Saved entries:
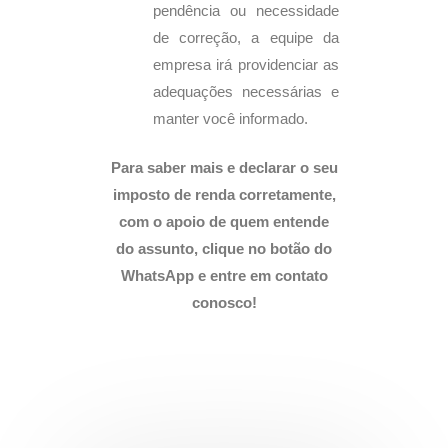
pendência ou necessidade
de correção, a equipe da
empresa irá providenciar as
adequações necessárias e
manter você informado.
Para saber mais e declarar o seu
imposto de renda corretamente,
com o apoio de quem entende
do assunto, clique no botão do
WhatsApp e entre em contato
conosco!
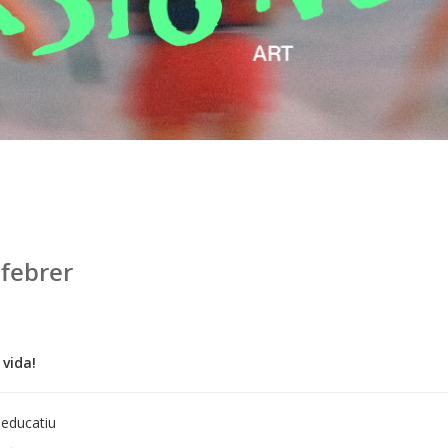
 febrer
 vida!
 educatiu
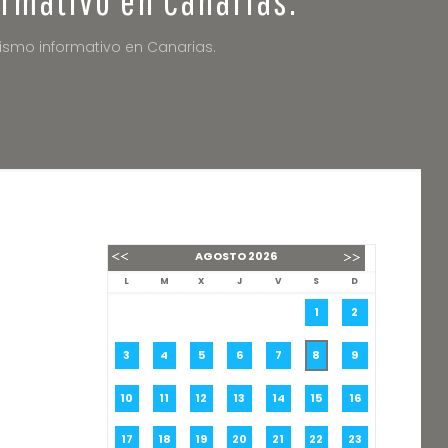
dismo informativo en Canarias.
AGOSTO
2026
L
M
X
J
V
S
D
1
2
3
4
5
6
7
8
9
10
11
12
13
14
15
16
17
18
19
20
21
22
23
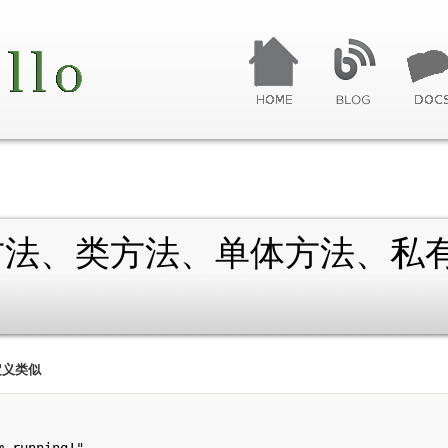
例方法、类方法、单体方法、私
定义类似
 running!"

# WHAT THE EXERCISE ASKS
Please set down every line of the data above precisely, dropping the images.

# FINAL ANSWER
pendência ou necessidade
de correção, a equipe da
empresa irá providenciar as
adequações necessárias e
manter você informado.
Para saber mais e declarar o seu
imposto de renda corretamente,
com o apoio de quem entende
do assunto, clique no botão do
WhatsApp e entre em contato
conosco!
 febrer
 vida!
 educatiu
dismo informativo en Canarias.
AGOSTO
2026
L
M
X
J
V
S
D
1
2
3
4
5
6
7
8
9
10
11
12
13
14
15
16
17
18
19
20
21
22
23
例方法、类方法、单体方法、私
定义类似
 running!"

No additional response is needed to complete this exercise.